DETROIT – The two upper grades of the ’18 Honda Odyssey minivan get what the Japanese automaker is billing as a world-first front-engine, front-wheel-drive 10-speed automatic transmission. 

While Honda has announced the 10-speed’s placement only in the Odyssey, WardsAuto/AFS forecasts it will be used in the next-generation Accord midsize car debuting this year, as well as Acura’s RDX and MDX CUVs, Acura TLX and RLX sedans, and the Honda Pilot CUV and Honda Ridgeline compact pickup in coming years.

Most of those models currently use a 9-speed automatic by ZF, as will the lower grades of the '18 Odyssey.

Honda’s 10AT is notable as being the first planetary automatic transmission manufactured by the automaker, officials from the company say at the 2017 SAE World Congress Experience here. The 10AT is a 100% in-house design and development, Tom Sladek, principal transmission engineer for the new Odyssey, tells media here.

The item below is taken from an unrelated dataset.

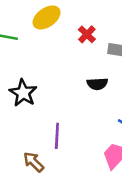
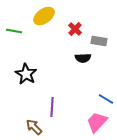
black semicircle: (97, 84) -> (83, 58), moved

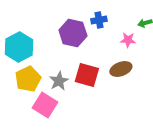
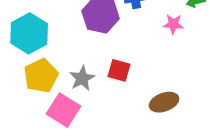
brown ellipse: (121, 69) -> (164, 102), moved
red square: (87, 75) -> (119, 70), size x0.7

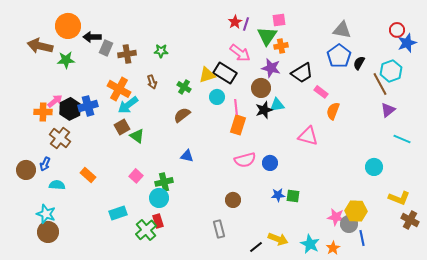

Honda calculated over 1 trillion combinations of planetary and engagement elements, he says, to arrive at a 10-speed auto with four planetary sets and seven engagement elements. That combination was best able to achieve the efficiency, drivability and packaging Honda was aiming for in the new front-drive minivan. (Ford and General Motors have co-developed a 10-speed automatic for rear-wheel-drive models.)

Visitor studies Honda's new 10-speed automatic at 2017 SAE World Congress Experience.

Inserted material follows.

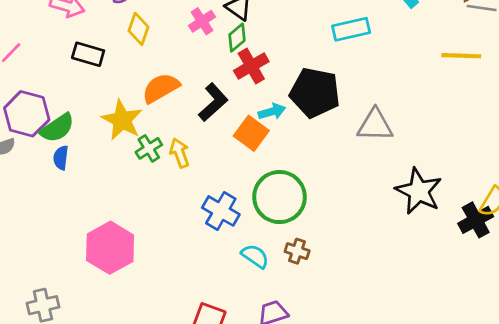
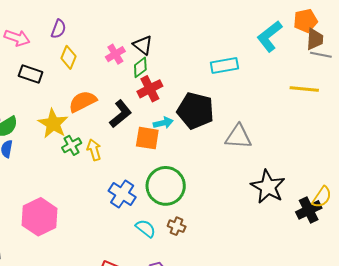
orange square: (251, 133) -> (147, 138), turned -30

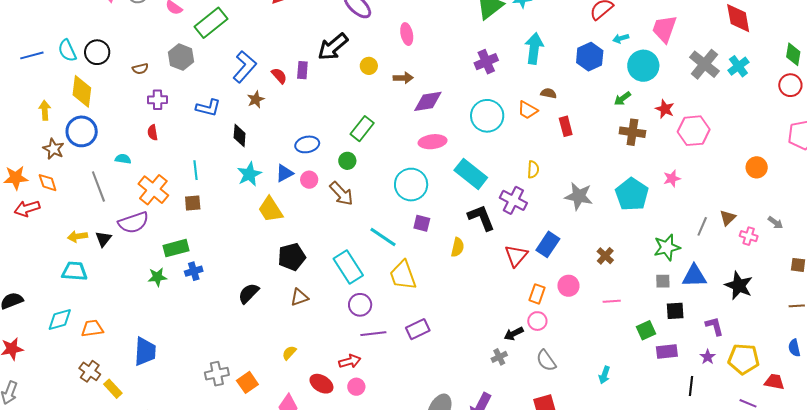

To make a compact structure that would fit between the minivan’s frame rails, Honda is using a 2-way clutch, which combines a 1-way clutch and a wet clutch into one mechanism. “The benefit of that is a 0.04-in. (25-mm) reduction in packaging, and by eliminating the wet clutch we also eliminate the parasitic losses associated with that,” Sladek says.

The transmission also has an integrated internal/external gear, with an outer gear wrapped around a ring gear on one of the planetary sets.

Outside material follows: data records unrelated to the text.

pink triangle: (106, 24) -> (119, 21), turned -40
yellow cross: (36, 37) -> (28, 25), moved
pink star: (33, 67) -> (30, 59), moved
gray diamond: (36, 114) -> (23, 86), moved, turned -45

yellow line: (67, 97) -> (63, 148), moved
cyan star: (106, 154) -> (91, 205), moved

“So that technology alone was able to save 1.8 ins. (45 mm) of packaging space,” he says.

The 10AT has a ratio coverage of 10:1. A benefit of that is additional driving range with the higher gears on the low end. “Taking a typical example of driving 70 mph (113 km/h) on the interstate, we were able to drop the cruising rpm from 1,900 to around 1,500,” Sladek says.

A lower cruising rpm also makes for a quieter cabin, a key development point for the Odyssey given its in-vehicle microphone that allows a driving parent to be better heard by their kids seated in the second and third rows.

There’s also more low-end driving force for improved low-speed acceleration, he says, adding at mid-driving speeds, upshift and kick-down times are significantly reduced with the 10AT compared with the 6AT in the current Odyssey. The 6AT remains the standard transmission in lower grades of the ’18 model.

Cutaway of Honda 10-speed automatic.

Honda’s 10-speed auto has clutch-to-clutch shifting between all gears, with a double-downshift available so a driver can jump down quickly. A 4-gear direct downshift also is available, from tenth to sixth gear and seventh to third.

“So depending on your driving situation you can take a combination of a double and a 4-gear direct downshift,” he says. “And looking at a typical example of merging into traffic, you're able to go from ninth to seventh and then seventh to third. We’re able to achieve that 750 milliseconds faster compared to a conventional 6-speed automatic transmission.”

Honda will assemble the Odyssey’s 10AT at its Tallapoosa, GA, transmission plant. While it won’t be manufactured overseas, the models it is destined for will be exported from North America, Sladek says.

The automaker announced last month it is investing $100 million in the transmission program at the Georgia plant and another $49 million at its Russells Point, OH, transmission plant.